語源
鴨川市の市名は、市域を流れる加茂川に由来するとされます。市公式の案内では、明治22年の町村合併にあたり、新町名を「鴨川町」とした理由として、川が新町内を貫流していたことに加え、『倭名類聚抄』に長狭郡の「加茂郷」がみえることが挙げられています。
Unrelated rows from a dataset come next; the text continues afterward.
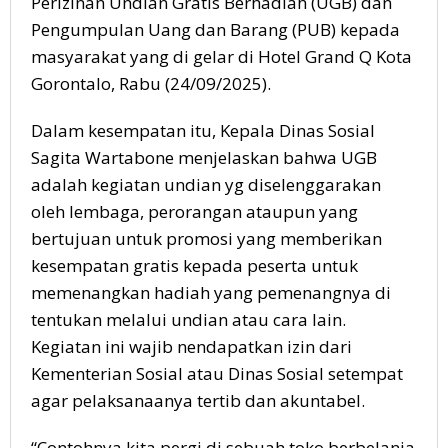
Perizinan Undian Gratis Berhadiah (UGB) dan
Pengumpulan Uang dan Barang (PUB) kepada
masyarakat yang di gelar di Hotel Grand Q Kota
Gorontalo, Rabu (24/09/2025).
Dalam kesempatan itu, Kepala Dinas Sosial
Sagita Wartabone menjelaskan bahwa UGB
adalah kegiatan undian yg diselenggarakan
oleh lembaga, perorangan ataupun yang
bertujuan untuk promosi yang memberikan
kesempatan gratis kepada peserta untuk
memenangkan hadiah yang pemenangnya di
tentukan melalui undian atau cara lain.
Kegiatan ini wajib nendapatkan izin dari
Kementerian Sosial atau Dinas Sosial setempat
agar pelaksanaanya tertib dan akuntabel.
“Contohnya kita pergi di sebuah toko berbelanja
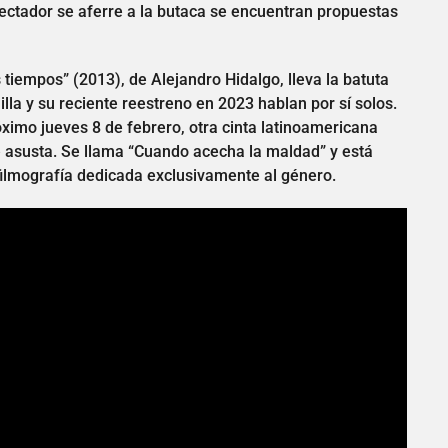
ectador se aferre a la butaca se encuentran propuestas
 tiempos” (2013), de Alejandro Hidalgo, lleva la batuta
illa y su reciente reestreno en 2023 hablan por sí solos.
óximo jueves 8 de febrero, otra cinta latinoamericana
e asusta. Se llama “Cuando acecha la maldad” y está
filmografía dedicada exclusivamente al género.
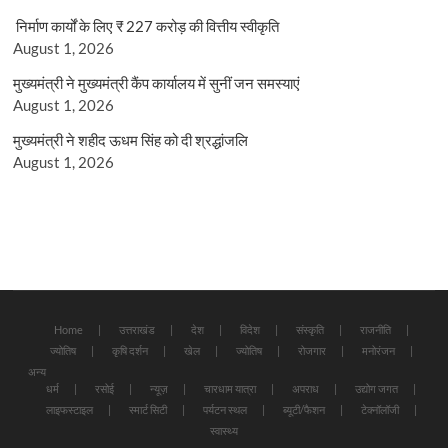
निर्माण कार्यों के लिए ₹ 227 करोड़ की वित्तीय स्वीकृति
August 1, 2026
मुख्यमंत्री ने मुख्यमंत्री कैंप कार्यालय में सुनीं जन समस्याएं
August 1, 2026
मुख्यमंत्री ने शहीद ऊधम सिंह को दी श्रद्धांजलि
August 1, 2026
Home
उत्तराखंड
देश
विदेश
संस्कृति
राजनीति
ज्योतिष
कृषि दर्शन
खेल
ज्योतिष
रोजगार
मनोरंजन
अन्य
धर्म
रसोई
न्यूज़
चारधाम यात्रा
अपराध
उद्योग जगत
लाइफस्टाइल
स्मार्ट सिटी
पर्यटन स्थल
ब्यूटी/फैशन
टेक्नॉलॉजी
स्वास्थ्य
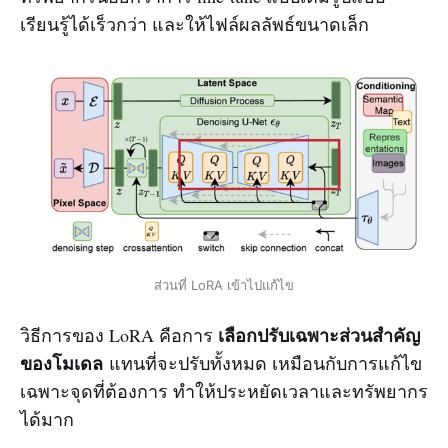
เรียนรู้ได้เร็วกว่า และให้ไฟล์ผลลัพธ์ขนาดเล็ก
ส่วนที่ LoRA เข้าไปแก้ไข
เลือกปรับเฉพาะส่วนสำคัญ
วิธีการของ LoRA คือการ
ของโมเดล
แทนที่จะปรับทั้งหมด เหมือนกับการแก้ไข
เฉพาะจุดที่ต้องการ ทำให้ประหยัดเวลาและทรัพยากร
ได้มาก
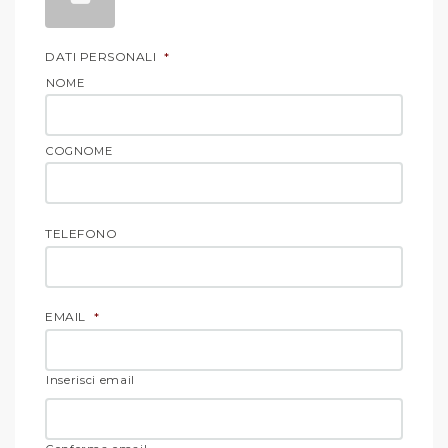
DATI PERSONALI
*
NOME
COGNOME
TELEFONO
EMAIL
*
Inserisci email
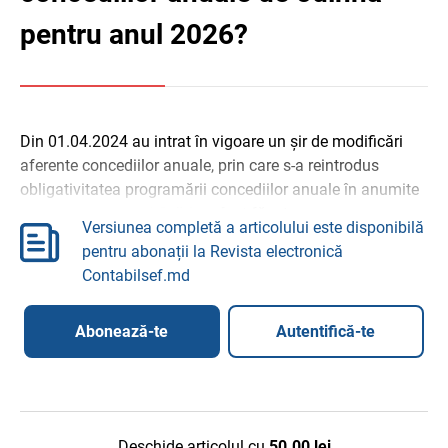
pentru anul 2026?
Din 01.04.2024 au intrat în vigoare un șir de modificări
aferente concediilor anuale, prin care s-a reintrodus
obligativitatea programării concediilor anuale în anumite
cazuri. Aceste modificări au fost făcute cu ...
Versiunea completă a articolului este disponibilă
pentru abonații la Revista electronică
Contabilsef.md
Abonează-te
Autentifică-te
Deschide articolul cu
50.00
lei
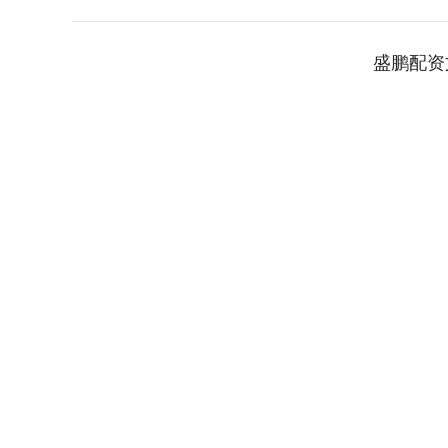
盛鹏配资
深证成指
14110.12
.92
0.57%
-34.08
-0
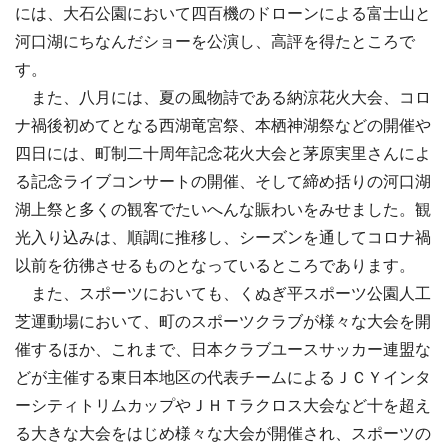
には、大石公園において四百機のドローンによる富士山と
河口湖にちなんだショーを公演し、高評を得たところで
す。
また、八月には、夏の風物詩である納涼花火大会、コロ
ナ禍後初めてとなる西湖竜宮祭、本栖神湖祭などの開催や
四日には、町制二十周年記念花火大会と茅原実里さんによ
る記念ライブコンサートの開催、そして締め括りの河口湖
湖上祭と多くの観客でたいへんな賑わいをみせました。観
光入り込みは、順調に推移し、シーズンを通してコロナ禍
以前を彷彿させるものとなっているところであります。
また、スポーツにおいても、くぬぎ平スポーツ公園人工
芝運動場において、町のスポーツクラブが様々な大会を開
催するほか、これまで、日本クラブユースサッカー連盟な
どが主催する東日本地区の代表チームによるＪＣＹインタ
ーシティトリムカップやＪＨＴラクロス大会など十を超え
る大きな大会をはじめ様々な大会が開催され、スポーツの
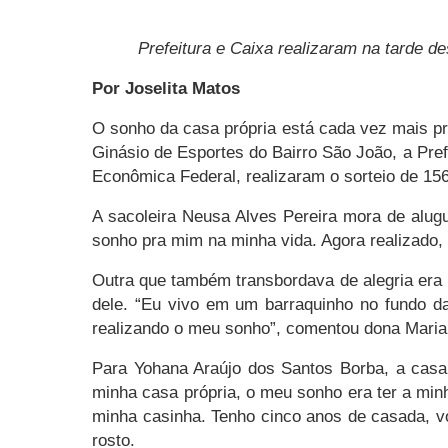
Prefeitura e Caixa realizaram na tarde de
Por Joselita Matos
O sonho da casa própria está cada vez mais pró
Ginásio de Esportes do Bairro São João, a Pref
Econômica Federal, realizaram o sorteio de 15
A sacoleira Neusa Alves Pereira mora de alugu
sonho pra mim na minha vida. Agora realizado, 
Outra que também transbordava de alegria era 
dele. “Eu vivo em um barraquinho no fundo d
realizando o meu sonho”, comentou dona Maria
Para Yohana Araújo dos Santos Borba, a casa
minha casa própria, o meu sonho era ter a min
minha casinha. Tenho cinco anos de casada, v
rosto.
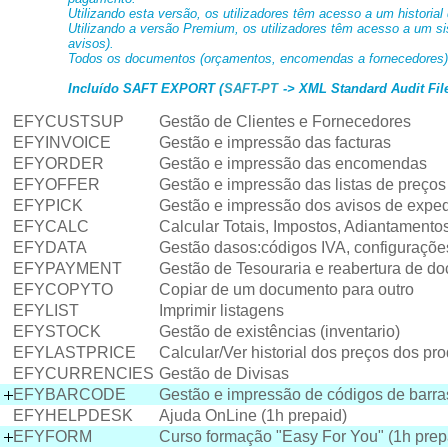
Utilizando esta versão, os utilizadores têm acesso a um historial 
Utilizando a versão Premium, os utilizadores têm acesso a um s
avisos).
Todos os documentos (orçamentos, encomendas a fornecedores) 
Incluído SAFT EXPORT (
SAFT-PT
-> XML Standard Audit File
EFYCUSTSUP
Gestão de Clientes e Fornecedores
EFYINVOICE
Gestão e impressão das facturas
EFYORDER
Gestão e impressão das encomendas
EFYOFFER
Gestão e impressão das listas de preços
EFYPICK
Gestão e impressão dos avisos de expe
EFYCALC
Calcular Totais, Impostos, Adiantament
EFYDATA
Gestão dasos:códigos IVA, configuraçõ
EFYPAYMENT
Gestão de Tesouraria e reabertura de d
EFYCOPYTO
Copiar de um documento para outro
EFYLIST
Imprimir listagens
EFYSTOCK
Gestão de existências (inventario)
EFYLASTPRICE
Calcular/Ver historial dos preços dos pr
EFYCURRENCIES
Gestão de Divisas
EFYBARCODE
Gestão e impressão de códigos de barra
EFYHELPDESK
Ajuda OnLine (1h prepaid)
EFYFORM
Curso formação "Easy For You" (1h prep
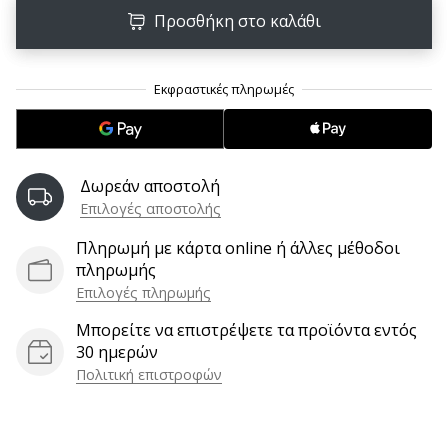
9 λεπτά ανάγνωσης
Προσθήκη στο καλάθι
Weplayvolleyball
Πρόγραμμα
Συνεργατών
Έχετε
τον
δικό
σας
Δωρεάν αποστολή
ιστότοπο,
Επιλογές αποστολής
ιστολόγιο,
σελίδα
Πληρωμή με κάρτα online ή άλλες μέθοδοι
στο
πληρωμής
Facebook
Επιλογές πληρωμής
ή
Μπορείτε να επιστρέψετε τα προϊόντα εντός
φόρουμ
30 ημερών
συζητήσεων;
Πολιτική επιστροφών
Αφήστε
τα
να
σας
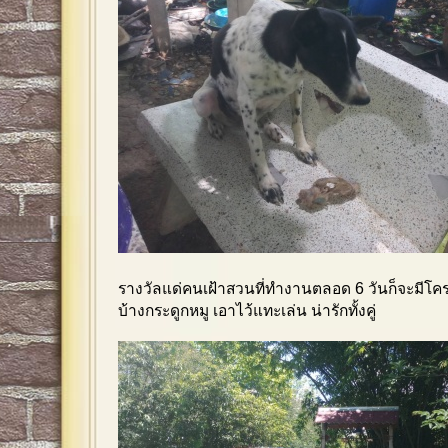
รางวัลแด่คนเฝ้าสวนที่ทำงานตลอด 6 วันก็จะมีโค
บ้างกระดูกหมู เอาไว้แทะเล่น น่ารักทั้งคู่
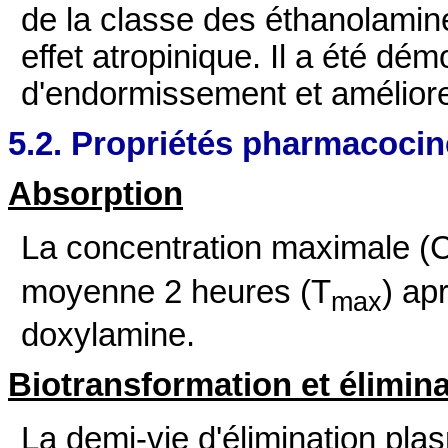
de la classe des éthanolamine
effet atropinique. Il a été démo
d'endormissement et améliore 
5.2. Propriétés pharmacocin
Absorption
La concentration maximale (
moyenne 2 heures (T
) ap
max
doxylamine.
Biotransformation et élimin
La demi-vie d'élimination pl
また、別の伝承では、古くこの地方を「賀茂郷」と呼び、前原町から貝渚村まで流れる川が京都の鴨川に似ているため「加茂川」と称し、明治22年の合併時に「加茂」を「鴨」に改めて鴨川町としたとも伝えられます。いずれも、川の名と古い郷名の双方を手がかりにした命名と考えられています。
歴史的変遷
| 時代 | 呼称 | 備考 |
|---|---|---|
| 明治 | 鴨川町 | 明治22年の町村合併で新町名として成立 |
| 昭和 | 鴨川市 | 昭和46年に鴨川町などの合併で市制施行 |
地名の特徴
鴨川の地名は、河川名を基礎にした典型的な水系由来の地名です。周辺には「加茂」「賀茂」など、同系統の表記を持つ地名・旧地名がみられ、古い郷名とのつながりをうかがわせます。
また、鴨川市の成立過程では、旧町村の中心を流れる川の名が新しい自治体名に採られており、地域の自然地形と歴史的記憶が重なって地名が定着した例といえます。